GPU Instancing Performance Question

Hi all,
One question comes to me about GPU Instancing recently when I am studying game performance optimization stuffs:

Generally, do GPU Instancing always bring performance boost, compared to equivalent single mesh drawcalls for centern number of instances?

I am not sure that this is a proper question. Or maybe there is even no ‘general’ circumstance to think about comparision between GPU Instancing and single mesh drawcall. Actually, I want to know what GPU Instancing can really boost and it’s tradeoff. I know that typically we use GPU Instancing when a program/an application encounters CPU-bound performance issue when rendering. In such a case, we originally draw, for example, 10000 mesh instances with 10000 single mesh drawcalls, while we only need one drawcall via GPU Instancing.

We say there are N instances in my scene with the same mesh and material information, but with different ObjectToWorld Space Transformation matrix and per-instance data for rendering. From my perspective, if I use N single mesh drawcall method, CPU need to upload matrix and per-instance data to GPU for each instance and also launch a drawcall for each. But if GPU Instancing applied, I can put all matrix and instance data in vertex buffer, and upload them to GPU once. And then one drawcall is made. I think, for the same size of data, uploading them in one chunk is faster then uploading them in several subchunks. And also one drawcall should be better than bunch of drawcalls. If my understanding above is right, it seems that GPU Instancing should be always used when rendering several instances if they meet GPU Instancing requi rements. Otherwise, what drawbacks do GPU Instancing have?
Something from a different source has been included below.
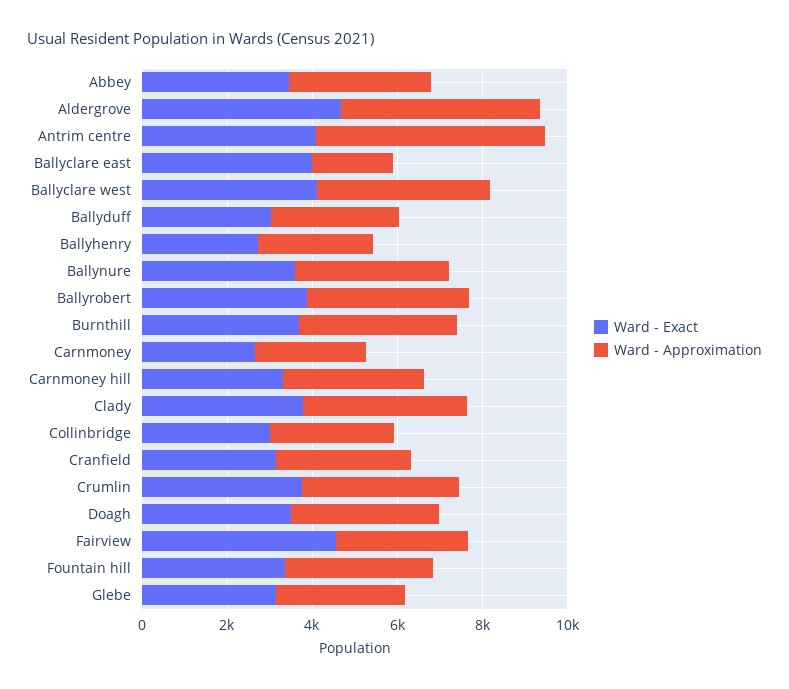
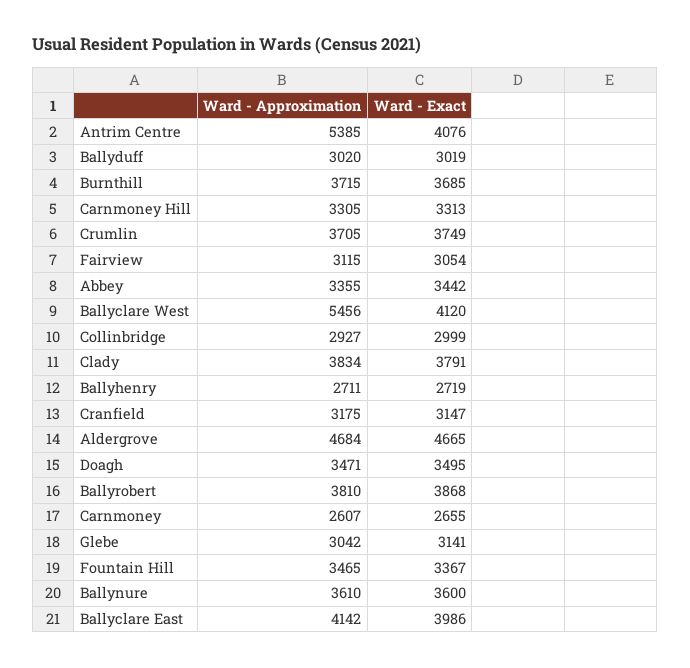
Ward - Approximation, Ballyclare east: 2000 -> 4142
Ward - Approximation, Ballyclare west: 4000 -> 5456
Ward - Exact, Fairview: 4500 -> 3054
It reduces the memory consumption (and thus bandwidth). It allows you to render m*n primitives with only O(m+n) data. The tradeoff is that all instances must have the same topology and the vertex shader outputs must be capable of being formed from either the per-vertex data (which is the same for all instances) or the per-instance data (which is the same for all vertices). That last restriction can always be circumvented by using uniform arrays, SSBOs, or textures, but dependent fetches have a performance cost relative to attribute data as the GPU can’t fetch the data until the vertex shader has determined the indices so you’re adding memory latency.

Additionally, small instances are inefficient as (AFAIK) the GPU typically won’t process multiple instances within a single work group. So if you have e.g. 80 vertices per instance and the GPU performs 64 invocations per work group, you’re actually getting 128 invocations (two work groups) per instance, for 62.5% utilisation.

Instancing is almost always going to beat multiple draw calls. The question is whether it’s better to use instancing or to just render everything with distinct vertices then figure out how to avoid specifying per-object data for each vertex. Typically, you’d either add an integer attribute which can be used to index into a uniform array (or, to avoid size restrictions, a texture or SSBO), or if all objects are the same size use gl_VertexID/vertices_per_object.